Rhonda Y. Williams (ΦBK, University of Maryland College Park, 1989) spoke at Mississippi State University on March 28 as part of a series celebrating Women’s History Month. Her lecture, “Your Silence Will Not Protect You: Black Women, History, and Social Justice,” inspired students to achieve a greater understanding of the ways power is structured through race and gender.

“Having the gumption to speak up and being able to see complexity, who is left out of the dynamic, is critical if we’re going to engage in social justice work,” Williams explained. “There is not a place in social justice work where there is no work coming up. You’re always in a process of struggle.” 

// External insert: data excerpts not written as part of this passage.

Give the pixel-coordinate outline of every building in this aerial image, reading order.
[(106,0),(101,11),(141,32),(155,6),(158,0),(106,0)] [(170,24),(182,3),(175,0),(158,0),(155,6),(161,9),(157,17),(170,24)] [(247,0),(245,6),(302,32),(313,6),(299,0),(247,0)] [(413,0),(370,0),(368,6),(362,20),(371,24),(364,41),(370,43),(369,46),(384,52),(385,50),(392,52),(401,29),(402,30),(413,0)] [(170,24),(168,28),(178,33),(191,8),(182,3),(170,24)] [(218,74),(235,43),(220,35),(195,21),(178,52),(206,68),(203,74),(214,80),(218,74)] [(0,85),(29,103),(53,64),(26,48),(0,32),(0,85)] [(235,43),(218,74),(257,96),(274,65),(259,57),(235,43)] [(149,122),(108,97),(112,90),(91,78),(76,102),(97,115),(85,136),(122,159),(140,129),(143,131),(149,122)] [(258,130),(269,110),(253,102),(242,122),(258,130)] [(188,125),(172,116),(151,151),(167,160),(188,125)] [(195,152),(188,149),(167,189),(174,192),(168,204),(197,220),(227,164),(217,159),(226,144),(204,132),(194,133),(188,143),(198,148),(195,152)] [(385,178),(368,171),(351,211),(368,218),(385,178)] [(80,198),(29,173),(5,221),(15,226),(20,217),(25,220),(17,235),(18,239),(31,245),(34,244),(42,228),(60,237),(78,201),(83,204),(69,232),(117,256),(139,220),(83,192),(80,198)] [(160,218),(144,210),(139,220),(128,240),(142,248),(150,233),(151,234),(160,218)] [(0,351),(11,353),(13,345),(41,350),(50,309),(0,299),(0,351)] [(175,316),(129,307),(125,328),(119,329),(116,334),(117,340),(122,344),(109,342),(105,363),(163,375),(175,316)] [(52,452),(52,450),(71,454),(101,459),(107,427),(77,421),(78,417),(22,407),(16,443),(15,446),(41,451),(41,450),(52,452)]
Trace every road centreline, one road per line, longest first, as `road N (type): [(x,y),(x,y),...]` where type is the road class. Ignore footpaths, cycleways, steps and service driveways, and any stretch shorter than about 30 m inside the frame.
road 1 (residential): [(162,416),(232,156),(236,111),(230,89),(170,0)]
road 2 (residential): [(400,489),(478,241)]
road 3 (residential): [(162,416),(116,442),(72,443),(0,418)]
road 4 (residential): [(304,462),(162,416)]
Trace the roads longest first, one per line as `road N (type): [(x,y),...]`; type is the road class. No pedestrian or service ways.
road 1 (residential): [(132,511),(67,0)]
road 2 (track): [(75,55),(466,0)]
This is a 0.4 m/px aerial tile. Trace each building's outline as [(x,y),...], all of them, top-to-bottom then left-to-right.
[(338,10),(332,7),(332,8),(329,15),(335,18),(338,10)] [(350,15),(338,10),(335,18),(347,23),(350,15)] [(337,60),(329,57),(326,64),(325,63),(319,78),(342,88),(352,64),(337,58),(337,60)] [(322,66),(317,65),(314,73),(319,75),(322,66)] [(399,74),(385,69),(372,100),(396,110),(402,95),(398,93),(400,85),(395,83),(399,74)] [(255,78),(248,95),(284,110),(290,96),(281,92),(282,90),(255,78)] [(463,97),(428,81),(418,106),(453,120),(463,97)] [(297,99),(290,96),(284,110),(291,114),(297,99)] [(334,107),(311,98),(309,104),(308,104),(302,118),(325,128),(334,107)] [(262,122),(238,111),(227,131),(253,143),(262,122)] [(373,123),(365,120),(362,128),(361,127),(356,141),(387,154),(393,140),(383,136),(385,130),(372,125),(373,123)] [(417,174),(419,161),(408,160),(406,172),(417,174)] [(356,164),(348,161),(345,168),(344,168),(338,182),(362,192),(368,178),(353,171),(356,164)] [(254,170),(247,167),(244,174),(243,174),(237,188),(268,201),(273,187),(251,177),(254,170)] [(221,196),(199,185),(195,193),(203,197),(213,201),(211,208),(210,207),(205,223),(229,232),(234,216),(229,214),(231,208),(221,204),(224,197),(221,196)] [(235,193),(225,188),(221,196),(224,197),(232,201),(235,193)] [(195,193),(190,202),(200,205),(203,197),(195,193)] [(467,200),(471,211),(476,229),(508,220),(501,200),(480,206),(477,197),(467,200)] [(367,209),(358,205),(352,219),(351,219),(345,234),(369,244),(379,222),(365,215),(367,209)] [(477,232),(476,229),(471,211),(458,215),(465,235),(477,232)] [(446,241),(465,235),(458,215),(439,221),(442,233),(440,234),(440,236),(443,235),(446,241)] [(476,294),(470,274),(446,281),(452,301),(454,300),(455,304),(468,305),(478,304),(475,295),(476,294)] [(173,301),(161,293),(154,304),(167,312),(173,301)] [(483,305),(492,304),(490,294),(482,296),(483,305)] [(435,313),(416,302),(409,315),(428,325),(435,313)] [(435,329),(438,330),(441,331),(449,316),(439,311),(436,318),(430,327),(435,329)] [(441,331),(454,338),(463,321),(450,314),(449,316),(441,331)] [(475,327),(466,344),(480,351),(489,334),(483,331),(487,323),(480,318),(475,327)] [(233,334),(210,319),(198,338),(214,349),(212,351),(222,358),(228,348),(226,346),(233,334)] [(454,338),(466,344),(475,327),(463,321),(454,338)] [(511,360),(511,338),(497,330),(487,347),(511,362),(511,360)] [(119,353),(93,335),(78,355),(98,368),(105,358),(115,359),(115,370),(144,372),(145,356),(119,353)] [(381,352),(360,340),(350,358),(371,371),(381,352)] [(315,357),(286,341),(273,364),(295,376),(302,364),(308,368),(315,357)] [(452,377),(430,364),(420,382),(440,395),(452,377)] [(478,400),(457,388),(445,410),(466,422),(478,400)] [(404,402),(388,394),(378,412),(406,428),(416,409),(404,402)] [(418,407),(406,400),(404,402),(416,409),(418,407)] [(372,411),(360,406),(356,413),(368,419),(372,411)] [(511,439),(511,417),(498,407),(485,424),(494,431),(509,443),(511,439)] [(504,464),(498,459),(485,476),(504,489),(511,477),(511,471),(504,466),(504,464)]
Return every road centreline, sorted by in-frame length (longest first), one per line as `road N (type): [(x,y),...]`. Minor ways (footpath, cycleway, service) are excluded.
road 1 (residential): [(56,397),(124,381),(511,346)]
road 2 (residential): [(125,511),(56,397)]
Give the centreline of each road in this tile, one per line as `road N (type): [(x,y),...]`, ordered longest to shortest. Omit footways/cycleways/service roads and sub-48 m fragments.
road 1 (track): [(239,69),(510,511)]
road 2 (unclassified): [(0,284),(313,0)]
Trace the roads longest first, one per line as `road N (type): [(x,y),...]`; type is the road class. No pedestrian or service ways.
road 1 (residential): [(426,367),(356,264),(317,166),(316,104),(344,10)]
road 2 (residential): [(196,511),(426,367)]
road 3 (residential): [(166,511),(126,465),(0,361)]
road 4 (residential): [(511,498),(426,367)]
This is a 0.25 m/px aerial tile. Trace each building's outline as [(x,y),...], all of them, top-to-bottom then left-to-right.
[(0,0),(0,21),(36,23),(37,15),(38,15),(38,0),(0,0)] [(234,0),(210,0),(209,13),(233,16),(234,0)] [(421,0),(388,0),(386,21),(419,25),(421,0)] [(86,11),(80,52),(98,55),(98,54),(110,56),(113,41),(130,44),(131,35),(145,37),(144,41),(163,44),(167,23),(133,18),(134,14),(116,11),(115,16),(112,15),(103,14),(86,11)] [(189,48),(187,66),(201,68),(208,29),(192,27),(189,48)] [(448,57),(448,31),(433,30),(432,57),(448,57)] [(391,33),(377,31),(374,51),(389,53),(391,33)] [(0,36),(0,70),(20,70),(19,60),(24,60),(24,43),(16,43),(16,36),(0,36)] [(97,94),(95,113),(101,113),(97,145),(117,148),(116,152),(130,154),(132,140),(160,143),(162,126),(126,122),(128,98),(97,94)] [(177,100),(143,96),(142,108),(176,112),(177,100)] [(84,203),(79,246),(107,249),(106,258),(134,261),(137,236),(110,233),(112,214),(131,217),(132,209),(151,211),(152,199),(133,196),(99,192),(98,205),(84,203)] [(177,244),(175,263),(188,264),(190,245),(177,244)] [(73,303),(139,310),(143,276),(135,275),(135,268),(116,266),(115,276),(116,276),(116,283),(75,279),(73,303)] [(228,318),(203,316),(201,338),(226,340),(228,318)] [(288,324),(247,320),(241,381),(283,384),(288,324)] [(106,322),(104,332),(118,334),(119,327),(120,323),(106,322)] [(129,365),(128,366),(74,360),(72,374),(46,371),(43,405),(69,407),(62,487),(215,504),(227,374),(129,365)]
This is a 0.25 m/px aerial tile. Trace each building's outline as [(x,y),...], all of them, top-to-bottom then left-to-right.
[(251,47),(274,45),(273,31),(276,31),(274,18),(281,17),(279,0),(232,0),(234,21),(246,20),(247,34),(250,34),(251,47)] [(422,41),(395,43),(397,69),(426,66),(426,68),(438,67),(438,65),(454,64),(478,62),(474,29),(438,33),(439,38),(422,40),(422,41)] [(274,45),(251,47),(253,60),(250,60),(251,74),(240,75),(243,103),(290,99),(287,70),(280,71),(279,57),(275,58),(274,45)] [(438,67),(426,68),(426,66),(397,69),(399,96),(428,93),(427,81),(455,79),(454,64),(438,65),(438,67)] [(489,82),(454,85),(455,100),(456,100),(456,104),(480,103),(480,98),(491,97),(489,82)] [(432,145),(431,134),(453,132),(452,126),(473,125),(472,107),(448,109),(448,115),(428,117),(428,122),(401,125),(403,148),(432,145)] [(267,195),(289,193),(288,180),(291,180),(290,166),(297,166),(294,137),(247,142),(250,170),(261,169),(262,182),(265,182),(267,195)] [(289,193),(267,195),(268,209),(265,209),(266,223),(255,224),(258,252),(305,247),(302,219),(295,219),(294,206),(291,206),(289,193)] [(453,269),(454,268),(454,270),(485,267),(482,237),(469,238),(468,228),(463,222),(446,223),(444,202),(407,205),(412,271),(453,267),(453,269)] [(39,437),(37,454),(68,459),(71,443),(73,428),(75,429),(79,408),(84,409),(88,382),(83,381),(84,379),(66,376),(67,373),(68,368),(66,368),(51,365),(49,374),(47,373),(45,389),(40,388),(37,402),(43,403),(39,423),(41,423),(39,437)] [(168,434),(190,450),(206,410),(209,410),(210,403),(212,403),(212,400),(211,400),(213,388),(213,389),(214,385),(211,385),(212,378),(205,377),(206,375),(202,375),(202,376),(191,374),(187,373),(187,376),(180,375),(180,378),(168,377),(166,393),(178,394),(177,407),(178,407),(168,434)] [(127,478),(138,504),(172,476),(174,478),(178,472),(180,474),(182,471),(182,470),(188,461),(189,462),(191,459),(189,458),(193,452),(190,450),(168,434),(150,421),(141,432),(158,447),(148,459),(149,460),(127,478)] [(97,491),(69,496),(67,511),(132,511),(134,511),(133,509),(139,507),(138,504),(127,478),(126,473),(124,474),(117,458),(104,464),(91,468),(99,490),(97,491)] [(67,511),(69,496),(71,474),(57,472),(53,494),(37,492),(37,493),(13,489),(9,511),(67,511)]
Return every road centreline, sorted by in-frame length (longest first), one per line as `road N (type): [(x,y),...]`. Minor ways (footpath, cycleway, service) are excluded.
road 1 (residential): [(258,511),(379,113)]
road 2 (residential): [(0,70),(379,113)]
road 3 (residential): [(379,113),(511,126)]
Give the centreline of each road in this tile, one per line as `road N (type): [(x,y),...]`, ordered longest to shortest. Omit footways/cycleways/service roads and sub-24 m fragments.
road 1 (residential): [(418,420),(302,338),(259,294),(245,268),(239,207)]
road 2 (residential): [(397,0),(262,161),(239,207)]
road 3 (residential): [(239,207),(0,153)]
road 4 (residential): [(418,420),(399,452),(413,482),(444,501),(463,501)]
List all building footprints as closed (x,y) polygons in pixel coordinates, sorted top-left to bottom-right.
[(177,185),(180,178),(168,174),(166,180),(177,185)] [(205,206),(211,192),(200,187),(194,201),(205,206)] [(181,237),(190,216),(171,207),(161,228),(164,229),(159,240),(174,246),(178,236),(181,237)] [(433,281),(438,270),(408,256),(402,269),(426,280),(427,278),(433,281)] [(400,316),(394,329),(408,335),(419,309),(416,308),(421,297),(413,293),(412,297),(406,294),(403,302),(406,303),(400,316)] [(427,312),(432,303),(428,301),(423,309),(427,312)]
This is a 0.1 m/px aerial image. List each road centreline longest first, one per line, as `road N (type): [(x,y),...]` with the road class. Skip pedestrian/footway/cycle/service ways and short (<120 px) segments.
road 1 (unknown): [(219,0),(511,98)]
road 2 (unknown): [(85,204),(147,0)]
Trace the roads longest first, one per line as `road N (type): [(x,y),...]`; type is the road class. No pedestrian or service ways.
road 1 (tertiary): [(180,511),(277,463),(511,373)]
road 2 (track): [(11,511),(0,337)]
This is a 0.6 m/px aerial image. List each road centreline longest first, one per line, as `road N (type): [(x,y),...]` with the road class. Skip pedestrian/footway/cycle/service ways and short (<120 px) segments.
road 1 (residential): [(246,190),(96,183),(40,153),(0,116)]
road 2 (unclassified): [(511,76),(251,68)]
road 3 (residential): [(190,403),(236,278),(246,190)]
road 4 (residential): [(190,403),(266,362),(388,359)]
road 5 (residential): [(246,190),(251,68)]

Williams’s lecture also addressed what is needed from young people today to engage in social justice efforts. “You have to constantly educate yourself about history and the present, and then strategize about the campaigns or interventions that you are going to make that go hand and hand,” Williams emphasized. “When you have conversations with others and collectively think about issues, all of that helps lead us toward a society that cares about other human beings.”

A native of Baltimore, Williams is currently a professor of history and the founder and director of the postdoctoral fellowship in African American studies at Case Western Reserve University, as well as the founder and director of the Social Justice Institute. Williams earned her PhD in history from the University of Pennsylvania in 1998 and her bachelor’s degree in journalism from the University of Maryland College Park in 1989, where she became that university’s first black salutatorian in its then 187-year history. 

Williams’s areas of specialization include manifestations of race and gender inequality on urban space and policy, history of low-income people’s lives and activism, social justice and its movements, as well as illicit narcotics economies in the post 1940s United States. Currently, her scholarly work focuses on black power politics, the war on poverty, low-income black women’s grassroots organizations, and urban and housing policy. She has also authored a number of books during her prolific career such as Concrete Demands: The Search for Black Power in the 20th Century (2015) and the award-winning The Politics of Public Housing: Black Women’s Struggles against Urban Inequality (2004).  

Along with the MSU College of Arts and Sciences’ African American Studies program, Williams’s presentation was supported by the university’s Holmes Cultural Diversity Center, Office of Public Affairs, and the Department of Sociology’s Gender Studies program.

Gisely Ruiz is an art history major at the University of California, Riverside. UC Riverside is home to the Iota of California Chapter of Phi Beta Kappa.